Complete the following ->
1. In the forum thread below about array equality in Jest, list every distinct name that signs one of the comments left under the question.
2. Summarize the forum thread below about array equality in Jest in two sentences.

======== Text for analysis ========

Is there an Array equality match function that ignores element position in jest.js?

Asked 19/10, 2016 at 15:26 Answered 9/11, 2022 at 8:22

203

I get that .toEqual() checks equality of all fields for plain objects:

expect(
    {"key1":"pink  wool","key2":"diorite"}
).toEqual(
    {"key2":"diorite","key1":"pink wool"}
);

So this passes.

But the same is not true for arrays:

expect(["pink wool", "diorite"]).toEqual(["diorite", "pink wool"]);

There does not seem to be a matcher function that does this in the jest docs, i.e. that tests for the equality of two arrays irrespective of their elements positions. Do I have to test each element in one array against all the elements in the other and vice versa? Or is there another way?

Accretion answered 19/10, 2016 at 15:26 Comment(5)

Still an isue, maybe we can make a PR for Jest? – Beker 30/11, 2020 at 20:55

Just replying here in case it gets someone else to re-read their own faulty code, but my issue (which seemed like the above), was actually causing a test to unexpectantly pass because I was doing expect( ACTUAL ).toEqual( ACTUAL ) instead of expect( EXPECTED ).toEqual( ACTUAL ). >_< – Goatee 20/2, 2023 at 20:13

I'm confused why this question has the Jasmine tag. – Toulouse 1/8, 2023 at 21:12

@DanielKaplan, good question. I have no idea. I don't recall after 6 years (and I don't do frontend anymore :), so I removed it! Thanks! – Accretion 2/8, 2023 at 22:8

@BenjaminHBoruff Thanks I appreciate that. I can certainly relate, too :) – Toulouse 4/8, 2023 at 23:33

215

There is no built-in method to compare arrays without comparing the order, but you can simply sort the arrays using .sort() before making a comparison:

expect(["ping wool", "diorite"].sort()).toEqual(["diorite", "pink wool"].sort());

You can check the example in this fiddle.

======== Data shown ========

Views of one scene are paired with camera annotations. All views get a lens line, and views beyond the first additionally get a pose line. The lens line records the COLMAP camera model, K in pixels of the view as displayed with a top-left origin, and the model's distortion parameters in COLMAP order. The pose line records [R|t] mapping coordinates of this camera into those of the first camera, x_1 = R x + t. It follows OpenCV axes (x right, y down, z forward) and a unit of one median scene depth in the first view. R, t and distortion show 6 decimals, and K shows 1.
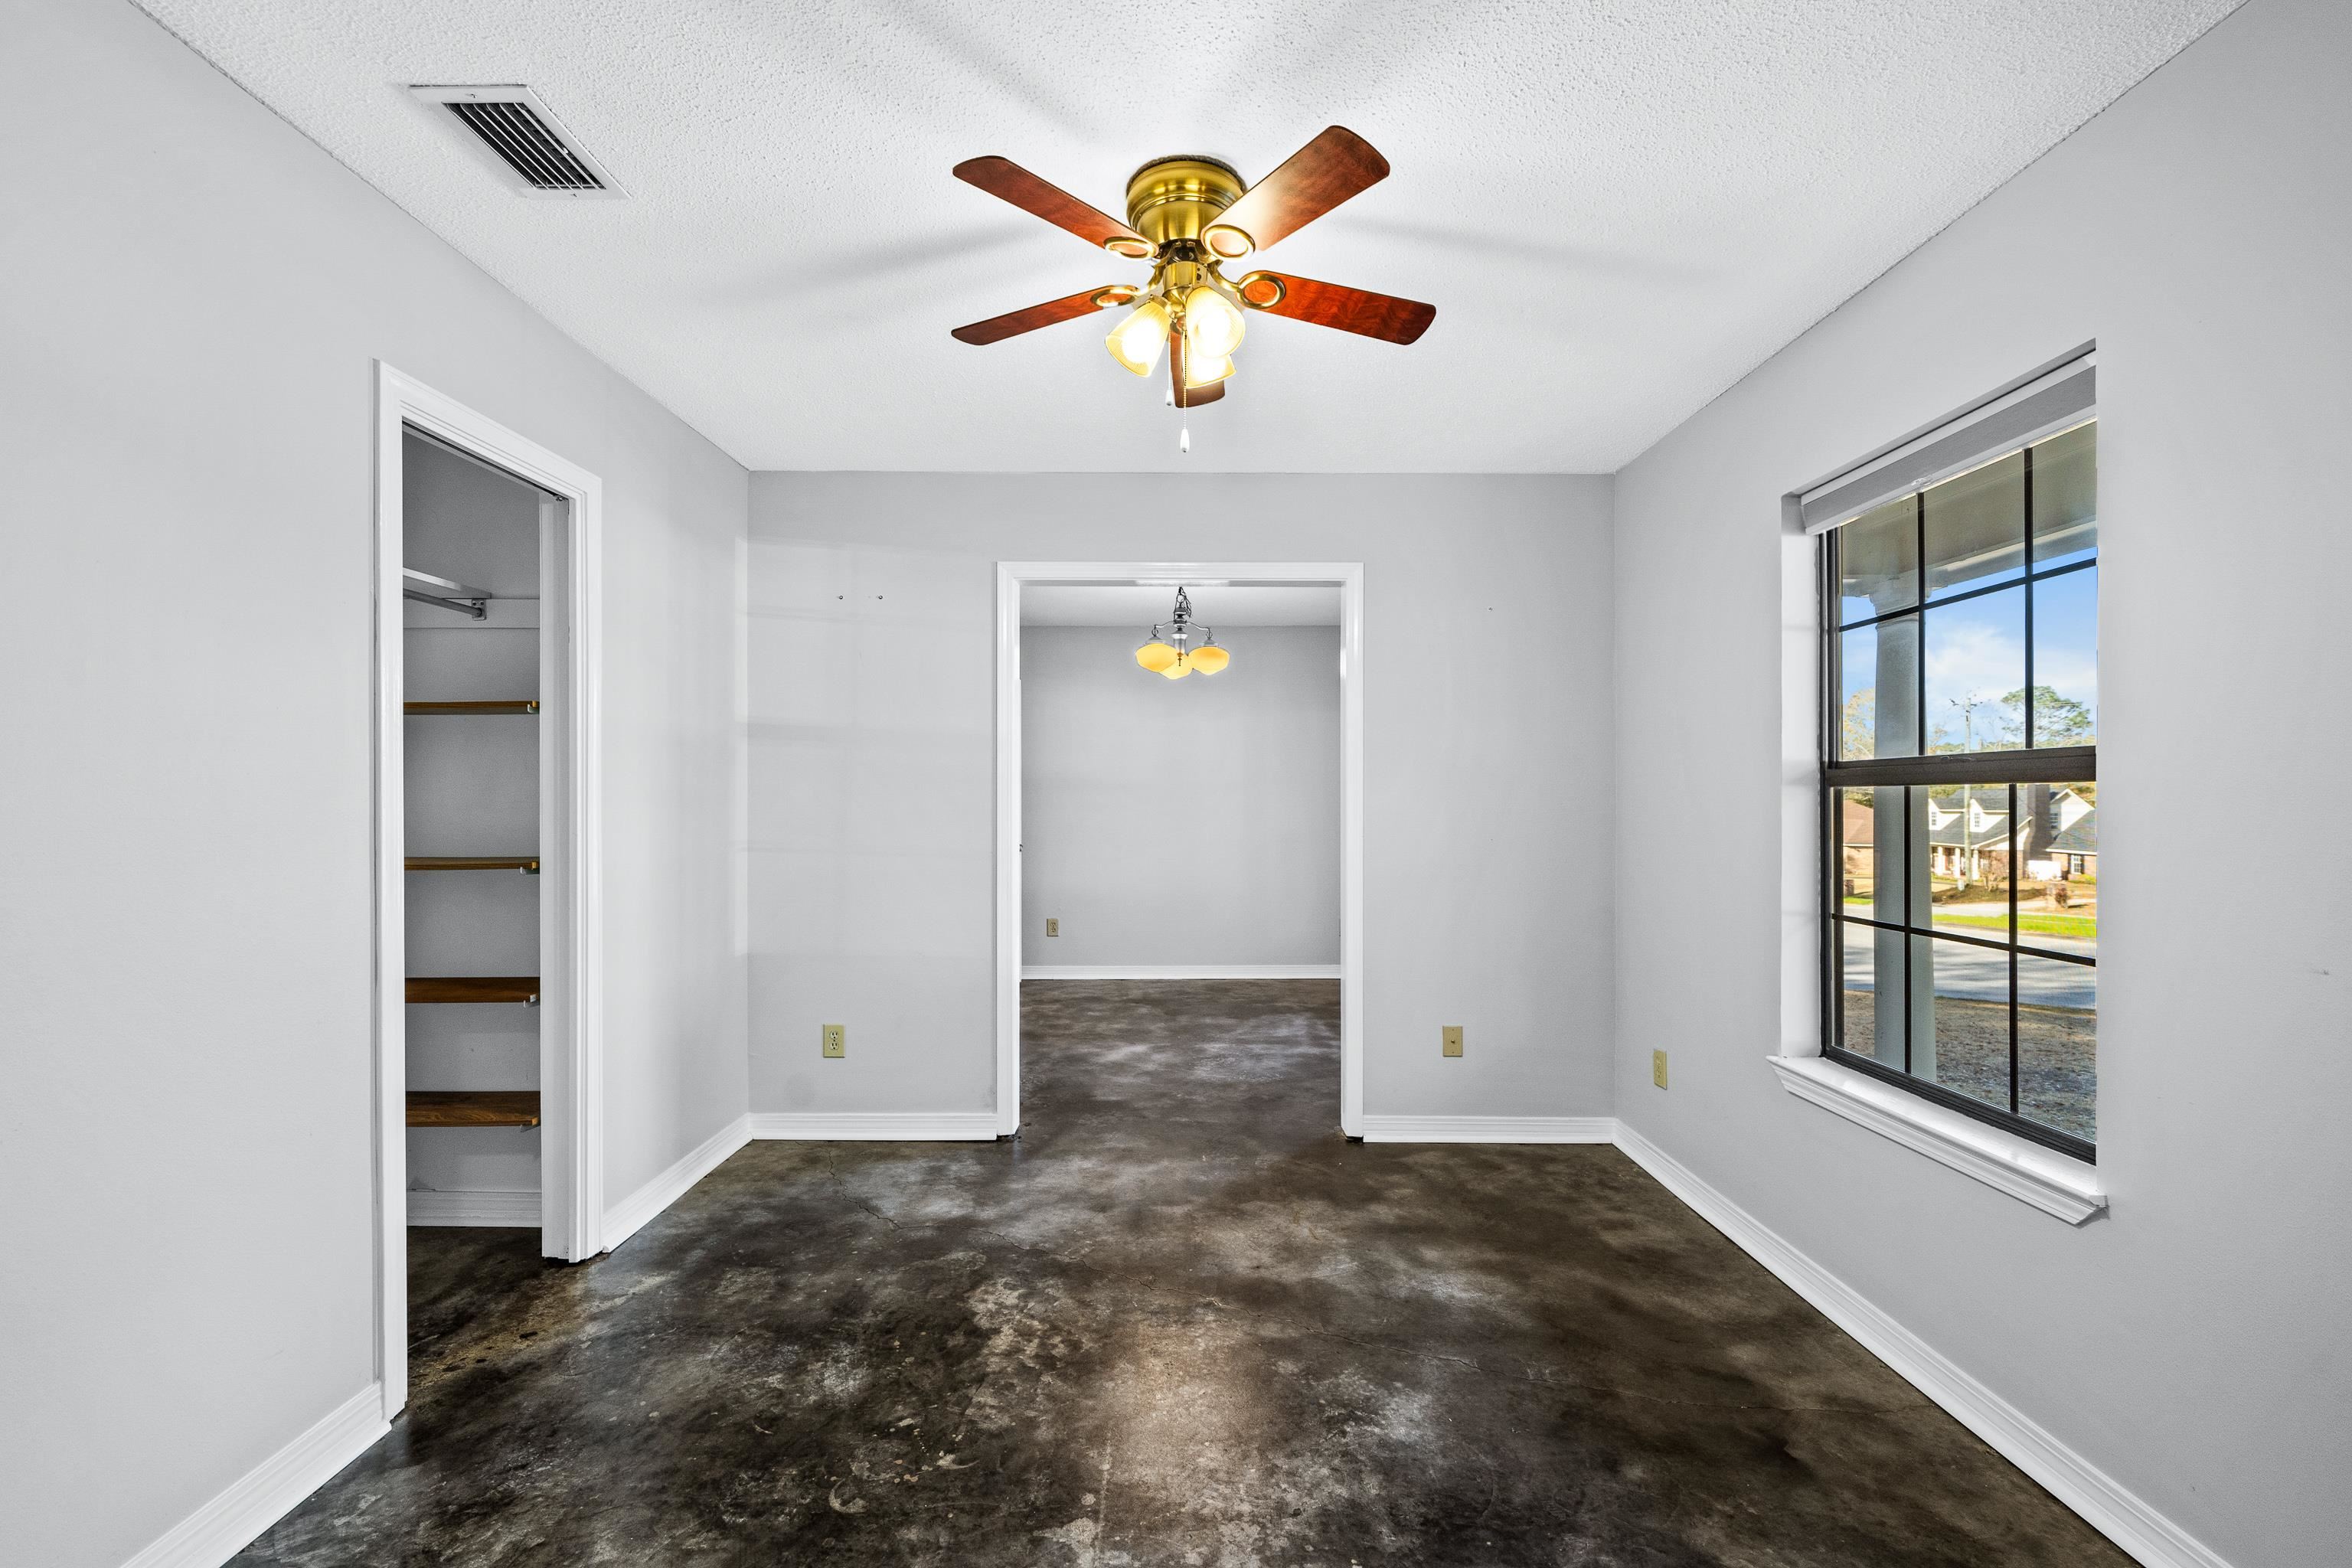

========

Exercise answers ->
1.
Beker
Goatee
Toulouse
Accretion

2. The asker notes that .toEqual() treats plain objects as equal regardless of key order but does not do the same for arrays, and asks whether Jest has a matcher that compares arrays irrespective of element position. The answer says there is no built-in method for this, but both arrays can be sorted with .sort() before the comparison.